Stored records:
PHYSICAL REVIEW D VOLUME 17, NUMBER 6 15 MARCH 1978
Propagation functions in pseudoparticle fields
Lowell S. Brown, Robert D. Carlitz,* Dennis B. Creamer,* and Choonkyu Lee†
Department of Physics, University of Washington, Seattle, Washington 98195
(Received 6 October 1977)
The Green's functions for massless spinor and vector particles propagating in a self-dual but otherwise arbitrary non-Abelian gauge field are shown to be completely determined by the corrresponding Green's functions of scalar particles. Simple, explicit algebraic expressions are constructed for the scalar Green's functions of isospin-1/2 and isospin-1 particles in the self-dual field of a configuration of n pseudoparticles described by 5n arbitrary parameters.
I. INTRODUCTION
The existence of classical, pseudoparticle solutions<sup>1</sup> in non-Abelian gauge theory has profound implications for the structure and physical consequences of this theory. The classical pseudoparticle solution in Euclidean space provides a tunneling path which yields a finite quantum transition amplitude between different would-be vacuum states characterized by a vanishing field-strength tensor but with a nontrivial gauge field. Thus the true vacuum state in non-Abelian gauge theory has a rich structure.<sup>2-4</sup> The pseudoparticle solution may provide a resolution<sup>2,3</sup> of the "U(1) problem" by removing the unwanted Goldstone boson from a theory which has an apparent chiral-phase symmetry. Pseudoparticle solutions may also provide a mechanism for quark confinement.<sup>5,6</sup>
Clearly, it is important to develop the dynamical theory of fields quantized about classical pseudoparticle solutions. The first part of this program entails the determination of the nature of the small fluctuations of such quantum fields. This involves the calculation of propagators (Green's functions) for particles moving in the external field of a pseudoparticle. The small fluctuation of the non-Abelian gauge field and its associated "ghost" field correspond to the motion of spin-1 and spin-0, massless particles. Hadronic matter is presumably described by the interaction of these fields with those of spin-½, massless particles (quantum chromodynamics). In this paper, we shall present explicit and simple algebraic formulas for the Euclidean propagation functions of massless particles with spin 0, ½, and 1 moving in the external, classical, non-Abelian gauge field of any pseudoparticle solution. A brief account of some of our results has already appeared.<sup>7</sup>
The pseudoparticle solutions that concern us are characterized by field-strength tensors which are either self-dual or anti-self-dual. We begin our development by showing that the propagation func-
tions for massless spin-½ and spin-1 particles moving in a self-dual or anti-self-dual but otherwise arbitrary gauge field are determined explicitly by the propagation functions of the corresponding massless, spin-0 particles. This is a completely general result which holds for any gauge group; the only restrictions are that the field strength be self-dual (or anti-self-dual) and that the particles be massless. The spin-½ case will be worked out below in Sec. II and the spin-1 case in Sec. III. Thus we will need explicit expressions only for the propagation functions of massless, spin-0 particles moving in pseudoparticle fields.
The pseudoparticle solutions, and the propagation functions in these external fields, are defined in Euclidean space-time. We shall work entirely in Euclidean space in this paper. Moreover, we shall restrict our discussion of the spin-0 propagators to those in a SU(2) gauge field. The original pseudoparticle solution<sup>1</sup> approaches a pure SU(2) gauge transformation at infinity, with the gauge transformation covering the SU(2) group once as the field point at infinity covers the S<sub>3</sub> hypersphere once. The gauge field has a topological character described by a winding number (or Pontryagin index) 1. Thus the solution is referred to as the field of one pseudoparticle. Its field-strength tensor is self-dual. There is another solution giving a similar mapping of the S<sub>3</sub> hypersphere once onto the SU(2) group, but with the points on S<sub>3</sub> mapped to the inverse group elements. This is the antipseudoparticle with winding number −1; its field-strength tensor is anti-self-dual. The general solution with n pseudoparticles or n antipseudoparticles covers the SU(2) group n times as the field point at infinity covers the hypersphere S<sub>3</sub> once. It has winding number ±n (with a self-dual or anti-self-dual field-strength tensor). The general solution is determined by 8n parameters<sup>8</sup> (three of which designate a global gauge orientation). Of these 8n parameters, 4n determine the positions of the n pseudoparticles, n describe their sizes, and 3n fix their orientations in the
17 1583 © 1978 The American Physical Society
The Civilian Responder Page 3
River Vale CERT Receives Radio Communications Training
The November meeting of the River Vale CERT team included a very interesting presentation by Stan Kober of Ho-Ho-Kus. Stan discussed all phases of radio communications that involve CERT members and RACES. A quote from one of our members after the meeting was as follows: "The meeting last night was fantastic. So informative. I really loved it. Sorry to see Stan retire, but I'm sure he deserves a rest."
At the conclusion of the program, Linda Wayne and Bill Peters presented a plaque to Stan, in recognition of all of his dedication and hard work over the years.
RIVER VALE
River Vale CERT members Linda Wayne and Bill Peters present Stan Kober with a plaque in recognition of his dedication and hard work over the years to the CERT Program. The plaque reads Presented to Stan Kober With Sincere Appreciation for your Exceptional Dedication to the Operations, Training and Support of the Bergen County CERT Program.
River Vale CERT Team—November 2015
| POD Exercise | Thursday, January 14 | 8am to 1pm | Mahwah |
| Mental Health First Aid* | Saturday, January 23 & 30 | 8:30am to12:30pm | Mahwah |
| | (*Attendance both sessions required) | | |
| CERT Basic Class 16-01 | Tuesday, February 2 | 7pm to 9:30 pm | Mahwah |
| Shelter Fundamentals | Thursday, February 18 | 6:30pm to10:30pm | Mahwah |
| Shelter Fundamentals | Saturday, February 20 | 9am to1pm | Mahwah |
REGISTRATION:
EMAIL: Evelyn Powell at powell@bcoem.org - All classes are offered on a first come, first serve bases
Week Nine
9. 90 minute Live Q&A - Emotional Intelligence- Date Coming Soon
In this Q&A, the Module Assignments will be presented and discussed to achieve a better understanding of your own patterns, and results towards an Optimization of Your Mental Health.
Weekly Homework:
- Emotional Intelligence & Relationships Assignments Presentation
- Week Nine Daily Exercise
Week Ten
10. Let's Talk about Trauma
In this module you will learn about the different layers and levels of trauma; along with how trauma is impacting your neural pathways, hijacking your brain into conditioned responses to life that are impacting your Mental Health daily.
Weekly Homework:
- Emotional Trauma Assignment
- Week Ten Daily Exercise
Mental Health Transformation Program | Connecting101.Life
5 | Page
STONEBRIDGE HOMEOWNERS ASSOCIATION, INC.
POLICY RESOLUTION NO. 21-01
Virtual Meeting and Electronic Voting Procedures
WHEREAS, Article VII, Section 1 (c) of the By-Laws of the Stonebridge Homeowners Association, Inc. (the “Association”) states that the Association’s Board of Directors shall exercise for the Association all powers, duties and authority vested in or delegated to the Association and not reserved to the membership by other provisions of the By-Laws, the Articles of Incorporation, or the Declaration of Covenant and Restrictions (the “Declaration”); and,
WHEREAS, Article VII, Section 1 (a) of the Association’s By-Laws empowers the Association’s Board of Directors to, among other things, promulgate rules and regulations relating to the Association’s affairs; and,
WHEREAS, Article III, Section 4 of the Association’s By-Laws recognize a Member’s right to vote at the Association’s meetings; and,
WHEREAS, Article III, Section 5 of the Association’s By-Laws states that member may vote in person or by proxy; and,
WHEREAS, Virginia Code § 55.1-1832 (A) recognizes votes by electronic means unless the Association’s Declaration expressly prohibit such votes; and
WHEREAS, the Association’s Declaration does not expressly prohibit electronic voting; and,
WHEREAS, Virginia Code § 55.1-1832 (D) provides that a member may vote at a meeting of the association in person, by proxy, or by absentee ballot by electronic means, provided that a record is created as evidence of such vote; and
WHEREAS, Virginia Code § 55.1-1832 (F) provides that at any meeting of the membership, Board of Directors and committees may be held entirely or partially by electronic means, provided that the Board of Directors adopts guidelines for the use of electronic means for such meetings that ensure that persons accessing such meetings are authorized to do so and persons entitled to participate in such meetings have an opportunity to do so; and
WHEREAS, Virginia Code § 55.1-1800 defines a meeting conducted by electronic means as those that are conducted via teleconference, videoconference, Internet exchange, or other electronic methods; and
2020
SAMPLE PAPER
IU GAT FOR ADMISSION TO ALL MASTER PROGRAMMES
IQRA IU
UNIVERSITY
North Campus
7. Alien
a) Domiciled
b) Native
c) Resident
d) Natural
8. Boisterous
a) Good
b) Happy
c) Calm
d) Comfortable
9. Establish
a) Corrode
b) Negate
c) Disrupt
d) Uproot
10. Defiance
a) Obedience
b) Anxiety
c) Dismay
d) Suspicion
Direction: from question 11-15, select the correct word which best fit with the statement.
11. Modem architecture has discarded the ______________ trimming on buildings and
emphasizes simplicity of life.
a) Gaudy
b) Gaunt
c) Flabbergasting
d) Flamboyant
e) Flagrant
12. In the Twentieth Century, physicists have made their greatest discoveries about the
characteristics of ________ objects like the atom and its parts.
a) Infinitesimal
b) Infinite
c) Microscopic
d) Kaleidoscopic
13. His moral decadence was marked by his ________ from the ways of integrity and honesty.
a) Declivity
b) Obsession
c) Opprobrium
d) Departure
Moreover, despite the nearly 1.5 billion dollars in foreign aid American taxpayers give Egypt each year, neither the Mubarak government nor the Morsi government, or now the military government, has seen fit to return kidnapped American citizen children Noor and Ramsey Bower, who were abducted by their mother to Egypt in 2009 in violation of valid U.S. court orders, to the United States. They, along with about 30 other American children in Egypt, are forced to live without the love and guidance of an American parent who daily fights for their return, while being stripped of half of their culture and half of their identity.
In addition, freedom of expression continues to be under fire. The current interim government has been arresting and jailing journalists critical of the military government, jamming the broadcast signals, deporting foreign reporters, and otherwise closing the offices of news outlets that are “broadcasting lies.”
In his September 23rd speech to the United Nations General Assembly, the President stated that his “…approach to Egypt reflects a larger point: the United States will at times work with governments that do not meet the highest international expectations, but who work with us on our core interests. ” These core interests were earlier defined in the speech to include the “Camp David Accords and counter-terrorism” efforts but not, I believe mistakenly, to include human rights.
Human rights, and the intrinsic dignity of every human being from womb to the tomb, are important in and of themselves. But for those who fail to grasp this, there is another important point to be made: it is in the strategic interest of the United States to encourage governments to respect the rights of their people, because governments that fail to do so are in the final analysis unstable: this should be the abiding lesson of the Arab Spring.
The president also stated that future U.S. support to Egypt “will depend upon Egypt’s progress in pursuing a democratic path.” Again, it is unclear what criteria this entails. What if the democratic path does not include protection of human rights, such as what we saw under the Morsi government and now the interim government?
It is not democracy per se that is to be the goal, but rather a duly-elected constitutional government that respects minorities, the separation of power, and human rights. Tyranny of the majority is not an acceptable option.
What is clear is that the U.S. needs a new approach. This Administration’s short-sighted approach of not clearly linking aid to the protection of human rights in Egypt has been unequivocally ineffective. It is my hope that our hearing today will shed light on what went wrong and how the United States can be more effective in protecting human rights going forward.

ABOUT THIS TASK — Of all the entries above, output exactly the lines between the one holding "WHEREAS, Virginia Code § 55.1-1832 (A)" and the one holding "e) Flagrant", inclusive.

REPLY TO THE TASK —
WHEREAS, Virginia Code § 55.1-1832 (A) recognizes votes by electronic means unless the Association’s Declaration expressly prohibit such votes; and
WHEREAS, the Association’s Declaration does not expressly prohibit electronic voting; and,
WHEREAS, Virginia Code § 55.1-1832 (D) provides that a member may vote at a meeting of the association in person, by proxy, or by absentee ballot by electronic means, provided that a record is created as evidence of such vote; and
WHEREAS, Virginia Code § 55.1-1832 (F) provides that at any meeting of the membership, Board of Directors and committees may be held entirely or partially by electronic means, provided that the Board of Directors adopts guidelines for the use of electronic means for such meetings that ensure that persons accessing such meetings are authorized to do so and persons entitled to participate in such meetings have an opportunity to do so; and
WHEREAS, Virginia Code § 55.1-1800 defines a meeting conducted by electronic means as those that are conducted via teleconference, videoconference, Internet exchange, or other electronic methods; and
2020
SAMPLE PAPER
IU GAT FOR ADMISSION TO ALL MASTER PROGRAMMES
IQRA IU
UNIVERSITY
North Campus
7. Alien
a) Domiciled
b) Native
c) Resident
d) Natural
8. Boisterous
a) Good
b) Happy
c) Calm
d) Comfortable
9. Establish
a) Corrode
b) Negate
c) Disrupt
d) Uproot
10. Defiance
a) Obedience
b) Anxiety
c) Dismay
d) Suspicion
Direction: from question 11-15, select the correct word which best fit with the statement.
11. Modem architecture has discarded the ______________ trimming on buildings and
emphasizes simplicity of life.
a) Gaudy
b) Gaunt
c) Flabbergasting
d) Flamboyant
e) Flagrant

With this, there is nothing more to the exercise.